::: Texto proporcionado

Josef Škoda, médico checo, nació en Pilsen, Bohemia, el 10 de diciembre de 1805. Hijo de un cerrajero, era enfermizo y estudiaba afanosamente a la luz de las velas. Asistió a la Universidad de Viena y egresó, entre los mejores, como doctor en medicina (1831). También estudió matemáticas y física.
Comenzó su práctica en Pilsen; con la epidemia de cólera asiático se convirtió en médico del distrito bohemio, promoviendo medidas higiénicas preventivas, más que prescribiendo medicamentos. Ingresó al Hospital General de Viena y trabajó con Karl Rokitansky en el Instituto de Anatomía Patológica. Investigando sobre auscultación, descubre el trabajo de Josef Leopold Auenbrugger (1761) sobre diagnóstico por percusión; también estudia la clasificación francesa de sonidos de percusión sobre los órganos y la sustituye por cuatro categorías basadas en sonidos según contenido de aire y fluidos. Explicó los cambios físicos de un órgano a partir de posibilidades anatómicas y patológicas para llegar a un diagnóstico clínico, incluyendo diagnósticos cardíacos.
Realizó cursos sobre auscultación percutiva, recibiendo, inclusive, médicos de otros países europeos. Utilizó su método en el Hospital General sin la aprobación exigida, lo que casi le cuesta la licencia, pero su fama había alcanzado al consejero de la corte, Von Türkheim, quien intercedió por él. Gracias al diagnóstico acertado de Škoda sobre el caso de un ministro, Von Türkheim creó para él el departamento para enfermedades del tórax, al que se adjuntaron luego dermatología y medicina interna.
A pesar de la oposición, Rokitansky logró (1846) que Škoda obtuviera la cátedra de Patología y Terapia Especial en la Universidad de Viena. Publicó al menos siete investigaciones y promovió el “nihilismo terapéutico”: minimizar la intervención terapéutica, sugerir dietas adecuadas y permitir la recuperación natural del organismo.
Miembro de la Real Academia de Ciencias, falleció en Viena el 13 de junio de 1881.

::::::

- Consigna -
Devuelve, tal cual aparece en el texto sobre Josef Škoda, el tramo que va desde "Realizó cursos sobre" hasta "y medicina interna.".

::: Líneas dadas

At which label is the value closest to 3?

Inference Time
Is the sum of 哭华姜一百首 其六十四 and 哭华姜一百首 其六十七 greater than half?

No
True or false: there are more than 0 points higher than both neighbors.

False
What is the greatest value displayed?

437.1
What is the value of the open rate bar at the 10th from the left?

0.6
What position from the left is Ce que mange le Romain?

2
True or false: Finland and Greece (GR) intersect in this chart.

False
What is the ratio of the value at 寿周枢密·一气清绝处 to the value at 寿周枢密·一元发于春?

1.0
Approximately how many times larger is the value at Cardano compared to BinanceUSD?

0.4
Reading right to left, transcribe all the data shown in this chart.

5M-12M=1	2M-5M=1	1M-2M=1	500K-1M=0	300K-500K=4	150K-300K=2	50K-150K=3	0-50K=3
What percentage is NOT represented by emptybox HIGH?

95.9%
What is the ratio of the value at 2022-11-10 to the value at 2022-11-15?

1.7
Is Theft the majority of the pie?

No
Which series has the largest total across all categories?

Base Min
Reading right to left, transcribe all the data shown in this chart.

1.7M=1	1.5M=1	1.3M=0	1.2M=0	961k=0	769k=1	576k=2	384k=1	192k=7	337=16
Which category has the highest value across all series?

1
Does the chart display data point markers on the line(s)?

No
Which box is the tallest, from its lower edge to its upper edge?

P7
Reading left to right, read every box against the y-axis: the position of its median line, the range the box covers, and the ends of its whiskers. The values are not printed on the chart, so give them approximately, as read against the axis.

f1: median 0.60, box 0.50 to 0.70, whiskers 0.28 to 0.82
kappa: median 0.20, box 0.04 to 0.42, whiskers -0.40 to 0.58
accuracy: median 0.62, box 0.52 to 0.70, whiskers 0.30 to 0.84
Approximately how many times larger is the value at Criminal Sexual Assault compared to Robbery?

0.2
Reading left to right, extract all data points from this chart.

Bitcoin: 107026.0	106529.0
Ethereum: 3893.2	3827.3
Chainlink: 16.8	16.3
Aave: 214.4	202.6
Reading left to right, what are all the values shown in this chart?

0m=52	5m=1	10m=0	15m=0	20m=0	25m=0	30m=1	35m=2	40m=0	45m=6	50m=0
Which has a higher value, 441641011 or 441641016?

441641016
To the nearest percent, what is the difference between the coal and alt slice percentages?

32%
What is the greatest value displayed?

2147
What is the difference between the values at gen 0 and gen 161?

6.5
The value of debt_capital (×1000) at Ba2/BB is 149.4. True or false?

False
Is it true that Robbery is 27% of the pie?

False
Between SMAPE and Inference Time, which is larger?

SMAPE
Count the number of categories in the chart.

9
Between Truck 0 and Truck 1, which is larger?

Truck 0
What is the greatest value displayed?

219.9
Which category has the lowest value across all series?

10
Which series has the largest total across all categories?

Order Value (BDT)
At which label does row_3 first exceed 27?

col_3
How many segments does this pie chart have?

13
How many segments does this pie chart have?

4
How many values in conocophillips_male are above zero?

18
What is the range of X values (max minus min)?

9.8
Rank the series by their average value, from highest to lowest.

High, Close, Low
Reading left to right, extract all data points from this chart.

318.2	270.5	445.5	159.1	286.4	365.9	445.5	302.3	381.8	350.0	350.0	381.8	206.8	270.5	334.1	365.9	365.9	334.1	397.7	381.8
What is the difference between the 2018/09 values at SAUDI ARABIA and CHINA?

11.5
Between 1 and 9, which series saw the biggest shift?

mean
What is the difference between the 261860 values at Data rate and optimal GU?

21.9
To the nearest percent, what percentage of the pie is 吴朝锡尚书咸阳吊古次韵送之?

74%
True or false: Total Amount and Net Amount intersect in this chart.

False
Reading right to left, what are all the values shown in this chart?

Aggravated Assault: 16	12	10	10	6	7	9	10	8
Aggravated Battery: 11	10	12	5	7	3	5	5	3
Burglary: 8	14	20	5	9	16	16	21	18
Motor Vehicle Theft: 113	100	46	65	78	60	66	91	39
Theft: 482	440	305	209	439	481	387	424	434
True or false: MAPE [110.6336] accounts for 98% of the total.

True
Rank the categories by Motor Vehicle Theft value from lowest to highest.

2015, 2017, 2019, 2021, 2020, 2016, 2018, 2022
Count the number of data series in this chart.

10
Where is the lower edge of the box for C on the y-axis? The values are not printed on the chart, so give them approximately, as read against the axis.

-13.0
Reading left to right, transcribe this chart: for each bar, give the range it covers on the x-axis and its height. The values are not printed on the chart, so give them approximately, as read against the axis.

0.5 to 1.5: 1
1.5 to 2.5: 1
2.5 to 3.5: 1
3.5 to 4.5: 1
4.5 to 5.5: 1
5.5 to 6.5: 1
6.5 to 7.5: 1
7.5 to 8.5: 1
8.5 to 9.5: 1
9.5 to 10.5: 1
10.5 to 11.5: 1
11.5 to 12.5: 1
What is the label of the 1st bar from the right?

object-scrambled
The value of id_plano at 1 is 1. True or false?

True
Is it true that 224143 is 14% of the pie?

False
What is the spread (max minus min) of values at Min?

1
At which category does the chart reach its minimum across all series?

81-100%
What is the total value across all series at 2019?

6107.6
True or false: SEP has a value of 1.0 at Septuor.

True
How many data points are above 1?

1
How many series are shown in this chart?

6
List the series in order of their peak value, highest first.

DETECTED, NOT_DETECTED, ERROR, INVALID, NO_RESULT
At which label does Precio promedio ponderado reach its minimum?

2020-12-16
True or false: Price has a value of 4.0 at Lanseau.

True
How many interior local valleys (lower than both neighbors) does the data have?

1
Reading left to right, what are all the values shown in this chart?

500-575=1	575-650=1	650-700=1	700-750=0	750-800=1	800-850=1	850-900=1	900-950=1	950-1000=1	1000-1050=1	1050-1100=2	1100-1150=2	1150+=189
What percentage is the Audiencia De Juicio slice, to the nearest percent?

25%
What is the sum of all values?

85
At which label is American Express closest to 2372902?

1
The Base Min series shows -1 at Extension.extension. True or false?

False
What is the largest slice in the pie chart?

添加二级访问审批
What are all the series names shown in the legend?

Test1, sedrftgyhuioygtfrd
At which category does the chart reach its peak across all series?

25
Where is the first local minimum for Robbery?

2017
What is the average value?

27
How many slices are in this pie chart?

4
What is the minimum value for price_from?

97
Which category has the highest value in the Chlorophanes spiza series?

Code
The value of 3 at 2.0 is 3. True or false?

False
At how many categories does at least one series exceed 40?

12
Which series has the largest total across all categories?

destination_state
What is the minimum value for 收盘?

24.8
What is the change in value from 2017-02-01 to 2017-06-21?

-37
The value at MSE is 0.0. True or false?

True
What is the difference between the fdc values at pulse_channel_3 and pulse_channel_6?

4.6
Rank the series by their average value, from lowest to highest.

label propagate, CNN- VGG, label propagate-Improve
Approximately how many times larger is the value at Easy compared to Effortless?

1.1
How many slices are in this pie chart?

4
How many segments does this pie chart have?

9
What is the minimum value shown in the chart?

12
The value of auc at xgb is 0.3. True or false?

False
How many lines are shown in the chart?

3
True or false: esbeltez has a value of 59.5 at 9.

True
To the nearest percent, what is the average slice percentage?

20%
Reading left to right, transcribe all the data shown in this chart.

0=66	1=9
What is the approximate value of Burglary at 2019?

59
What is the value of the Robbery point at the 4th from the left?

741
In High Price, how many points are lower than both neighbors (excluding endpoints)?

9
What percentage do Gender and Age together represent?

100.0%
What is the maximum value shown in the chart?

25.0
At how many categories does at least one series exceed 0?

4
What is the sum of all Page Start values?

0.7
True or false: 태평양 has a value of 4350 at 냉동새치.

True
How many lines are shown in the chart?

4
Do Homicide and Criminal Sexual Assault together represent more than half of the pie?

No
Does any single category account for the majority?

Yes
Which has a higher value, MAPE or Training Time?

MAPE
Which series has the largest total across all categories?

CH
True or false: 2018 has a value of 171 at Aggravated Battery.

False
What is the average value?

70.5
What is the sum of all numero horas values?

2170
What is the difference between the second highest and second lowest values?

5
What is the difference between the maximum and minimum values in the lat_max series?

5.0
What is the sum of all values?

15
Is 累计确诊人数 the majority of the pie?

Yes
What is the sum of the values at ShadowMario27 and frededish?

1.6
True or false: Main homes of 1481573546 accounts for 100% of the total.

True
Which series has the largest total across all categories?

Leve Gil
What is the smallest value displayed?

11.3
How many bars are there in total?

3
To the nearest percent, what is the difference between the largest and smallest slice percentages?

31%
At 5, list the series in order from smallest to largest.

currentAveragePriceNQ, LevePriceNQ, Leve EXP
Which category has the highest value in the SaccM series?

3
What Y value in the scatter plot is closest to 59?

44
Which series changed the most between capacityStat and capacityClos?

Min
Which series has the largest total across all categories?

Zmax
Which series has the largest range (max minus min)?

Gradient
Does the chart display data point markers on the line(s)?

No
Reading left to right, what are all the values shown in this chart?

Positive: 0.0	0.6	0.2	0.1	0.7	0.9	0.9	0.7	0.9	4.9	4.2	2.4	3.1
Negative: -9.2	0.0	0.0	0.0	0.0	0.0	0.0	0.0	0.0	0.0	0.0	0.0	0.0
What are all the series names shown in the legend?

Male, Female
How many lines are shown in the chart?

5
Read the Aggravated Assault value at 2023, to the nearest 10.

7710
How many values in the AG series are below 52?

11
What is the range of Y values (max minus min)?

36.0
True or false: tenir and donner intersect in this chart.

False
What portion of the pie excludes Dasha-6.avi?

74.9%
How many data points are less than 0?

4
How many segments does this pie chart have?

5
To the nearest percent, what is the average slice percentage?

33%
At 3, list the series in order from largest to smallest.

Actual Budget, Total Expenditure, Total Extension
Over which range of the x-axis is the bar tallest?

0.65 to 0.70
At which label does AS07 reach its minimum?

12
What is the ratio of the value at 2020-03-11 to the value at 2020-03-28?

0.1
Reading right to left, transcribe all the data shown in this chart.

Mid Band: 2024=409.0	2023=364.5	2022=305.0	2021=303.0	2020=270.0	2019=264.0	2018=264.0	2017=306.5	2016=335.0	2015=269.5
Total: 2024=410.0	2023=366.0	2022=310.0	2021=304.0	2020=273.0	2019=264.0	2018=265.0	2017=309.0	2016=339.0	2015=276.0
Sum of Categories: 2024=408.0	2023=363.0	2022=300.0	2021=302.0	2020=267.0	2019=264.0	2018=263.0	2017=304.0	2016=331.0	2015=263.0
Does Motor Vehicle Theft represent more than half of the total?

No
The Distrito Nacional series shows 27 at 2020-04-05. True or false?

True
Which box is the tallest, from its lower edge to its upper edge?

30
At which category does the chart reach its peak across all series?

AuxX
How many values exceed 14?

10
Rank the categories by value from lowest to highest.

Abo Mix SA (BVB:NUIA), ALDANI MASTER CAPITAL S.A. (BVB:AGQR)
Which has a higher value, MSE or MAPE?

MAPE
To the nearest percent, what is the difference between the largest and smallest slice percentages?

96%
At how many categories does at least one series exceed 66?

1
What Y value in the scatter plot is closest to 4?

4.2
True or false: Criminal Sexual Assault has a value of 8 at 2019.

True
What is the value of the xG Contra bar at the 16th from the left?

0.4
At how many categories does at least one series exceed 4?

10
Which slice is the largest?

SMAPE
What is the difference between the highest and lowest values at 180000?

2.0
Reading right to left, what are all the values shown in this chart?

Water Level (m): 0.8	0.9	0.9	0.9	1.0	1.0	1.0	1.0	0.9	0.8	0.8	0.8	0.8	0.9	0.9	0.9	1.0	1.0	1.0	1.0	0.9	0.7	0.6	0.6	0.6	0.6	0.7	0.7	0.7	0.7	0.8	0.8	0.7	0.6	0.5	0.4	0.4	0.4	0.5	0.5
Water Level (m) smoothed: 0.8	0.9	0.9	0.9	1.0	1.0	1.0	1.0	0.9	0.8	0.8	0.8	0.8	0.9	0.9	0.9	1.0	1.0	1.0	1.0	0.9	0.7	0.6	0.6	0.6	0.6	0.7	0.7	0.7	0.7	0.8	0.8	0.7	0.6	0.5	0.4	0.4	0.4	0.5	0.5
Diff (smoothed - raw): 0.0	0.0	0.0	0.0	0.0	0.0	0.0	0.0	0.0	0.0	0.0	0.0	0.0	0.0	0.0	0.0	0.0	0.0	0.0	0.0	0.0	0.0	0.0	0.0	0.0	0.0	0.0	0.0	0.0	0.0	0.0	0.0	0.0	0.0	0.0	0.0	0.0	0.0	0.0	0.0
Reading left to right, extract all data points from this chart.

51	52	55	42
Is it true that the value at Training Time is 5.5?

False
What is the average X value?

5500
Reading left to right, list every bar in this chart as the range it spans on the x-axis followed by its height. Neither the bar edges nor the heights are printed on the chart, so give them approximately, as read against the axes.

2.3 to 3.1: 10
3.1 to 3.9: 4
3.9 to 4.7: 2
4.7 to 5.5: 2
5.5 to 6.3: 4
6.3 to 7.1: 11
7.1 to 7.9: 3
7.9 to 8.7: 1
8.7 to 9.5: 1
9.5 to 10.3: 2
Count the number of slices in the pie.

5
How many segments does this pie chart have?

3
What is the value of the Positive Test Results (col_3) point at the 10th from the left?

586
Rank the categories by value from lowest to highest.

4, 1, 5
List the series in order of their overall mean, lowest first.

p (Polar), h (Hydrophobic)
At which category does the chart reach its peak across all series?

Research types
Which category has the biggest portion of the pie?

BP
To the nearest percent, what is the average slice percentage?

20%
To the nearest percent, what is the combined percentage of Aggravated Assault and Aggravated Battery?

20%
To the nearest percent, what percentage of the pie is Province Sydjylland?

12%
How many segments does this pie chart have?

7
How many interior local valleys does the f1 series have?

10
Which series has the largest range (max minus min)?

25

::::::

- Tarea resuelta -
Realizó cursos sobre auscultación percutiva, recibiendo, inclusive, médicos de otros países europeos. Utilizó su método en el Hospital General sin la aprobación exigida, lo que casi le cuesta la licencia, pero su fama había alcanzado al consejero de la corte, Von Türkheim, quien intercedió por él. Gracias al diagnóstico acertado de Škoda sobre el caso de un ministro, Von Türkheim creó para él el departamento para enfermedades del tórax, al que se adjuntaron luego dermatología y medicina interna.